By late morning it was confirmed that the car was indeed the same red Pontiac Grand Am that Alan Bates had rented at the Avis airport terminal in Birmingham. Of course, this was not good news for Philip, Joan, Kevin and Robert Bates, who were now huddled together in Marietta, waiting for any sign of hope that Alan and Terra might be alive and well—that this entire episode was nothing more than a great misunderstanding.
GBI investigator Williams was familiar with the location in Rutledge where the bodies were recovered. She lived north of Milledgeville, about twenty minutes away. As she walked the scene, the wind picked up steadily, blowing the investigator’s blond hair wildly around.

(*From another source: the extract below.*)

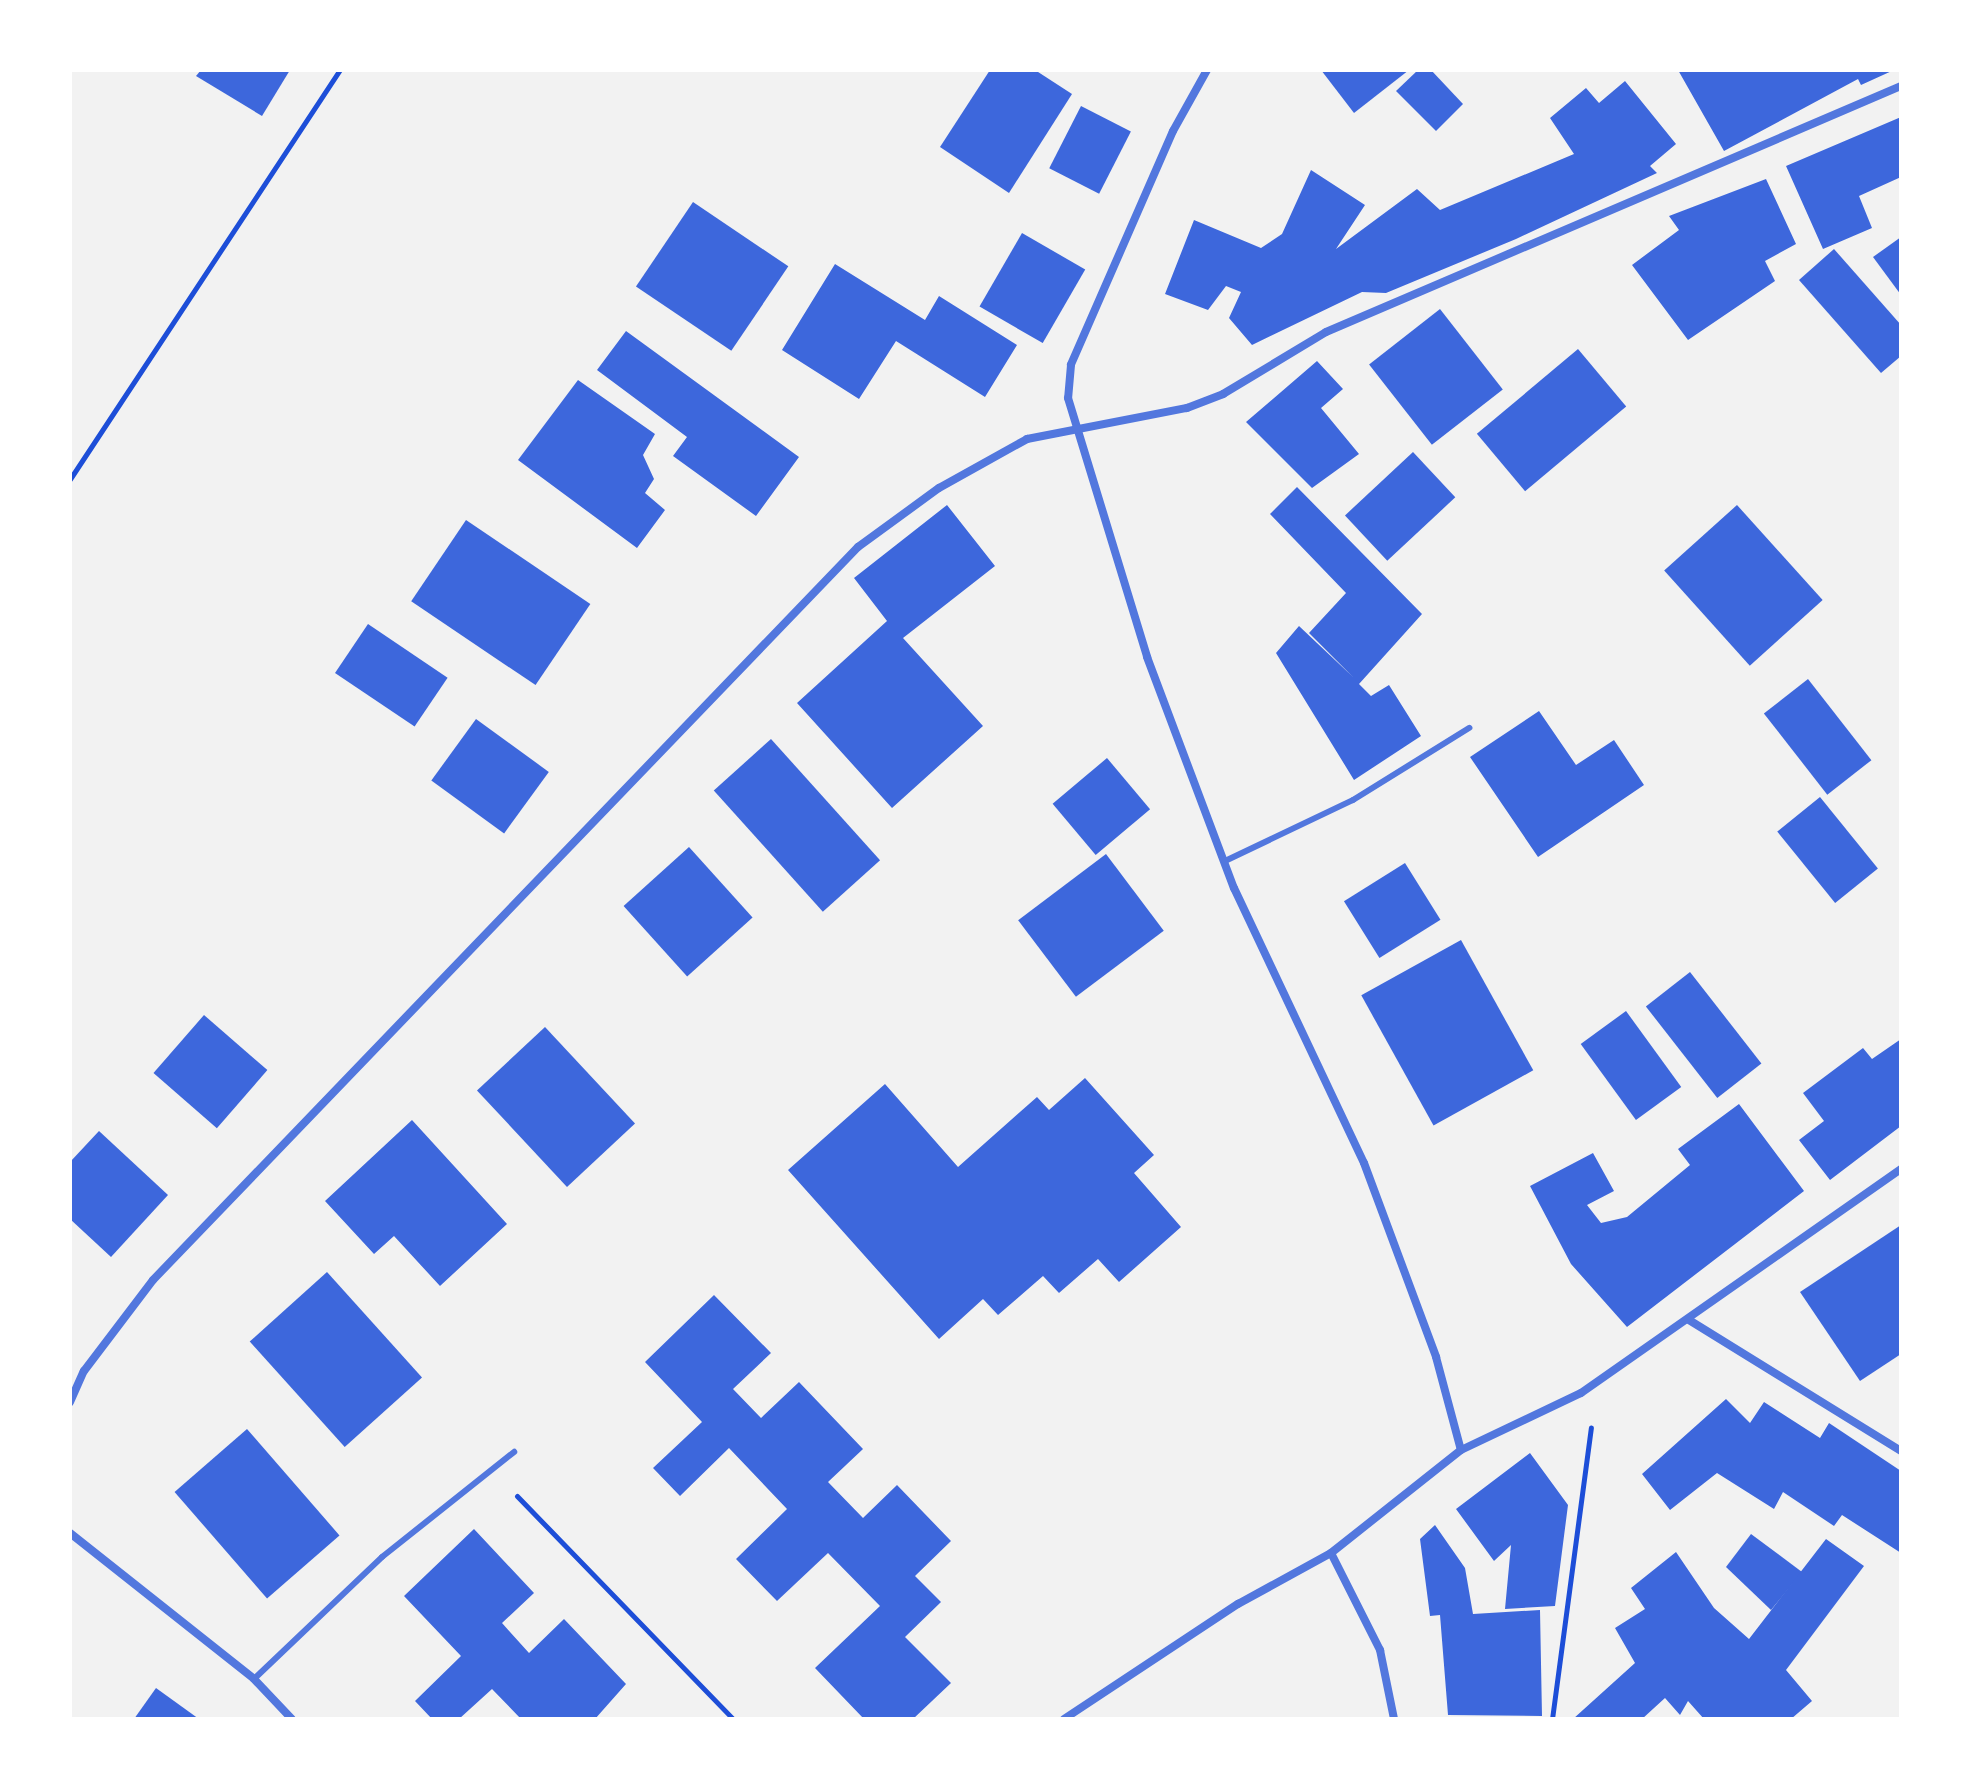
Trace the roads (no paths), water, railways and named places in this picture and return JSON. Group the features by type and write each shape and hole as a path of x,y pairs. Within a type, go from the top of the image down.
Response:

With the wind came the cold, at least by Georgia standards. Williams was assigned as case agent; she was now in charge of the Bureau’s side of the investigation from this point forward. By now, the seasoned investigator was aware that Alan and Terra Bates were supposed to have picked up Alan’s kids outside Birmingham in Hoover and driven to his parents’ house in Marietta. It was a good bet, considering the makeup and description of the bodies found in the trunk, that somewhere between Birmingham and Rutledge, Alan and Terra Bates had met with the violent hand of evil.
Williams had been with the GBI since 1995. A cop with her experience didn’t need DNA and dental records to override her gut instinct. When all the cards were turned over, the only hand Williams could see was that the bodies in the trunk were Alan and his wife. Williams had been around her share of murder scenes, family arguments turned deadly, husbands and wives shooting each other for no apparent reason. Murder was not common, but it had a certain pulse to it that spoke through victims and the way they were found.
“I definitely would not say that I have seen everything,” Williams said later, “but I have been exposed to a great deal by working narcotics and field cases.”
The answer to what was now a mystery, Williams knew after realizing where the car had driven from, was in Birmingham. Or at least that was probably the best place to start. The other concern was the children who were supposed to be with Alan and Terra. Where were they?
Thank God—in some strange way—that there were only two bodies in that trunk—and both were adults.
“Once we identified who the car most likely contained, obviously the victims could not be identified formally,” Williams said, “and once we talked to the Bates family and found out Terra and Alan Bates were overdue . . . we focused on where they were last seen.”